Família

Aos 100 anos adotou um cão com 11. Porque nunca é demasiado tarde para ser mãe

Gucci foi adotado ao abrigo de um programa que junta cães e tutores seniores a partir de uma instituição de São Francisco, EUA.
A idade é um posto. E juventude é mentalidade.

A centenária norte-americana Johanna Carrington recorda a infância com uma mágoa em particular. Tendo crescido num orfanato, nunca teve a possibilidade de ter um “cãopanheiro” como sempre desejara. Só mais tarde teve essa condições para tal. E, a partir do primeiro, continuou com companheiros de quatro patas pela vida inteira.

Dizem que a idade não perdoa, mas esse é um chavão que a Johanna pouco diz. No ano em que celebra 101 voltas ao sol, a californiana decidiu adotar um cão, também ele de idade avançada. Batizado Gucci (marca de luxo que, curiosamente, foi fundada em 1921, no ano em que Johanna nasceu), o patudo chegou à nova casa com 11 anos de idade.

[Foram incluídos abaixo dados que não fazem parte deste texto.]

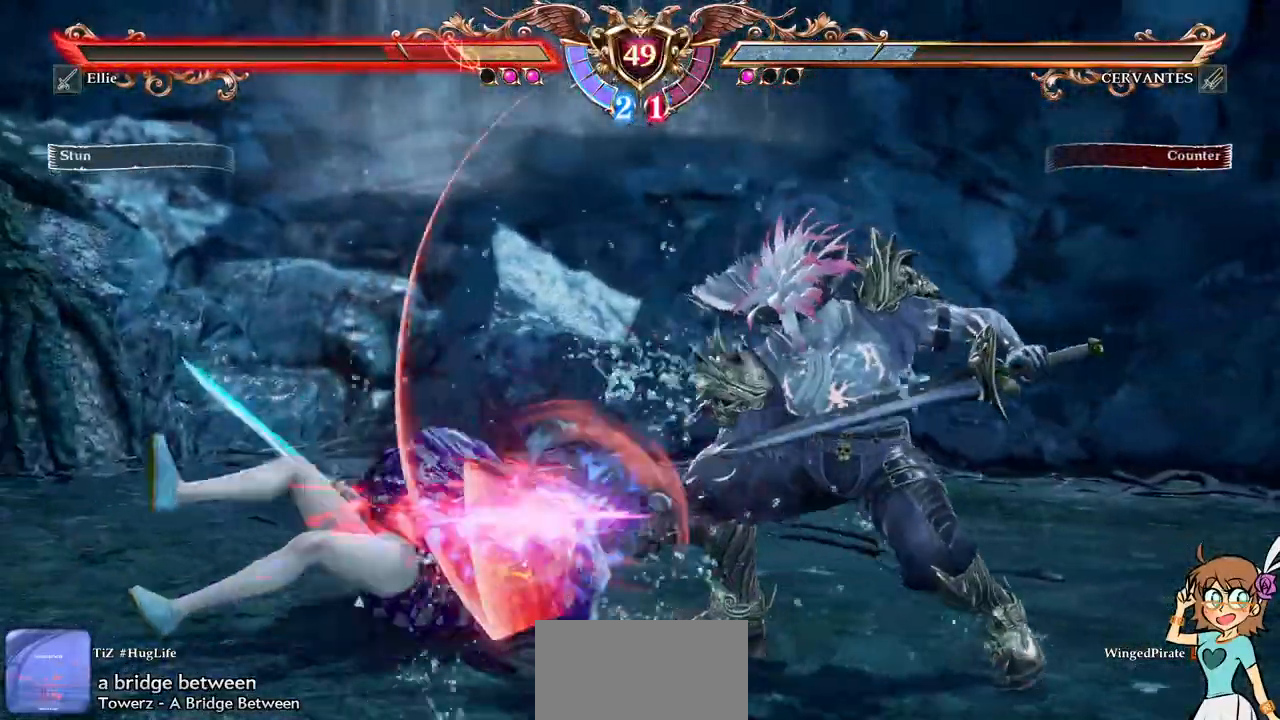
{"buttons": ["A"], "events": [[117, "DPAD_DOWN", "up"]]}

Um jovem de 77 anos, feitas as conversões à escala universal de um para sete.

A chegada de Gucci deu-se algum tempo depois da morte de Rocky, o último cão que Johanna tivera. A sua vontade era a de voltar a ter um novo melhor amigo quadrúpede, mas havia o risco de os abrigos e canis rejeitarem as candidaturas com base na sua idade avançada.

No entanto, a sorte bateu à porta de Johanna, na pele de uma dos seus vizinhos, voluntária num abrigo para cães em São Francisco. Foi lá que, ao abrigo de um programa que junta cães e tutores seniores, encontrou o pequeno Gucci, acabado de chegar à instituição. “Ele viu-me sentada numa cadeira, saltou para cima de mim e sentou-se no meu colo. Pôs-se logo muito, muito confortável. Tornou-se o meu menino logo nesse momento”, recorda a tutora.

Para garantir a viabilidade da adoção, dadas as limitações físicas resultantes da idade que impedem Johanna passear Gucci várias vezes ao dia, foi o cuidador da adotante, Eddie Martinez, quem ficou responsável por essa tarefa. Com os cuidados básicos assegurados pelo braço direito da tutora, a adoção seguiu em frente e Gucci conheceu uma nova casa.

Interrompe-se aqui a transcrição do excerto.